[Dataset items]
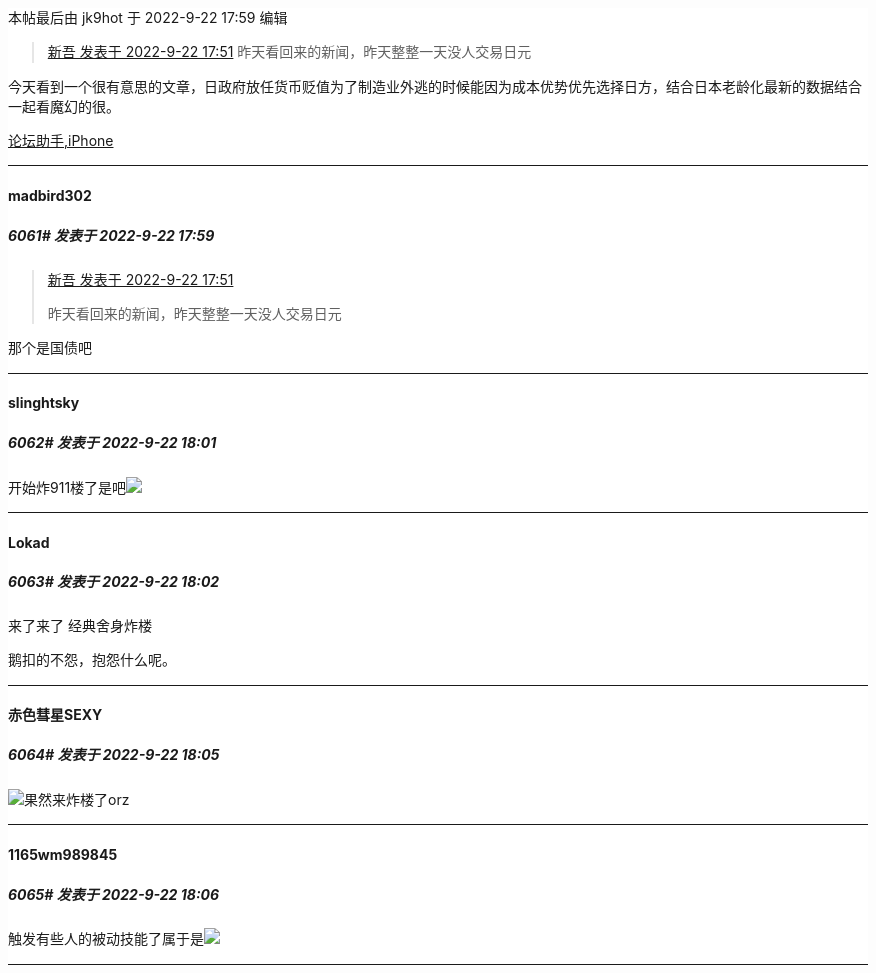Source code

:  本帖最后由 jk9hot 于 2022-9-22 17:59 编辑 
<blockquote><a href="httphttps://bbs.saraba1st.com/2b/forum.php?mod=redirect&amp;goto=findpost&amp;pid=57598889&amp;ptid=2091805" target="_blank">新吾 发表于 2022-9-22 17:51</a>
昨天看回来的新闻，昨天整整一天没人交易日元</blockquote>
今天看到一个很有意思的文章，日政府放任货币贬值为了制造业外逃的时候能因为成本优势优先选择日方，结合日本老龄化最新的数据结合一起看魔幻的很。

[论坛助手,iPhone](https://bbs.saraba1st.com/2b/forum.php?mod=viewthread&amp;tid=2029836)



*****

####  madbird302  
##### 6061#       发表于 2022-9-22 17:59

<blockquote><a href="httphttps://bbs.saraba1st.com/2b/forum.php?mod=redirect&amp;goto=findpost&amp;pid=57598889&amp;ptid=2091805" target="_blank">新吾 发表于 2022-9-22 17:51</a>

昨天看回来的新闻，昨天整整一天没人交易日元</blockquote>
那个是国债吧

*****

####  slinghtsky  
##### 6062#       发表于 2022-9-22 18:01

开始炸911楼了是吧<img src="https://static.saraba1st.com/image/smiley/face2017/067.png" referrerpolicy="no-referrer">



*****

####  Lokad  
##### 6063#       发表于 2022-9-22 18:02

来了来了 经典舍身炸楼

鹅扣的不怨，抱怨什么呢。

*****

####  赤色彗星SEXY  
##### 6064#       发表于 2022-9-22 18:05

<img src="https://static.saraba1st.com/image/smiley/face2017/124.png" referrerpolicy="no-referrer">果然来炸楼了orz

*****

####  1165wm989845  
##### 6065#       发表于 2022-9-22 18:06

触发有些人的被动技能了属于是<img src="https://static.saraba1st.com/image/smiley/face2017/067.png" referrerpolicy="no-referrer">

*****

• [Required work] Pictures aside, give the data again exactly as it appears.

• [Answer to this problem]
Source code

:  本帖最后由 jk9hot 于 2022-9-22 17:59 编辑 
<blockquote><a href="httphttps://bbs.saraba1st.com/2b/forum.php?mod=redirect&amp;goto=findpost&amp;pid=57598889&amp;ptid=2091805" target="_blank">新吾 发表于 2022-9-22 17:51</a>
昨天看回来的新闻，昨天整整一天没人交易日元</blockquote>
今天看到一个很有意思的文章，日政府放任货币贬值为了制造业外逃的时候能因为成本优势优先选择日方，结合日本老龄化最新的数据结合一起看魔幻的很。

[论坛助手,iPhone](https://bbs.saraba1st.com/2b/forum.php?mod=viewthread&amp;tid=2029836)



*****

####  madbird302  
##### 6061#       发表于 2022-9-22 17:59

<blockquote><a href="httphttps://bbs.saraba1st.com/2b/forum.php?mod=redirect&amp;goto=findpost&amp;pid=57598889&amp;ptid=2091805" target="_blank">新吾 发表于 2022-9-22 17:51</a>

昨天看回来的新闻，昨天整整一天没人交易日元</blockquote>
那个是国债吧

*****

####  slinghtsky  
##### 6062#       发表于 2022-9-22 18:01

开始炸911楼了是吧<img src="https://static.saraba1st.com/image/smiley/face2017/067.png" referrerpolicy="no-referrer">



*****

####  Lokad  
##### 6063#       发表于 2022-9-22 18:02

来了来了 经典舍身炸楼

鹅扣的不怨，抱怨什么呢。

*****

####  赤色彗星SEXY  
##### 6064#       发表于 2022-9-22 18:05

<img src="https://static.saraba1st.com/image/smiley/face2017/124.png" referrerpolicy="no-referrer">果然来炸楼了orz

*****

####  1165wm989845  
##### 6065#       发表于 2022-9-22 18:06

触发有些人的被动技能了属于是<img src="https://static.saraba1st.com/image/smiley/face2017/067.png" referrerpolicy="no-referrer">

*****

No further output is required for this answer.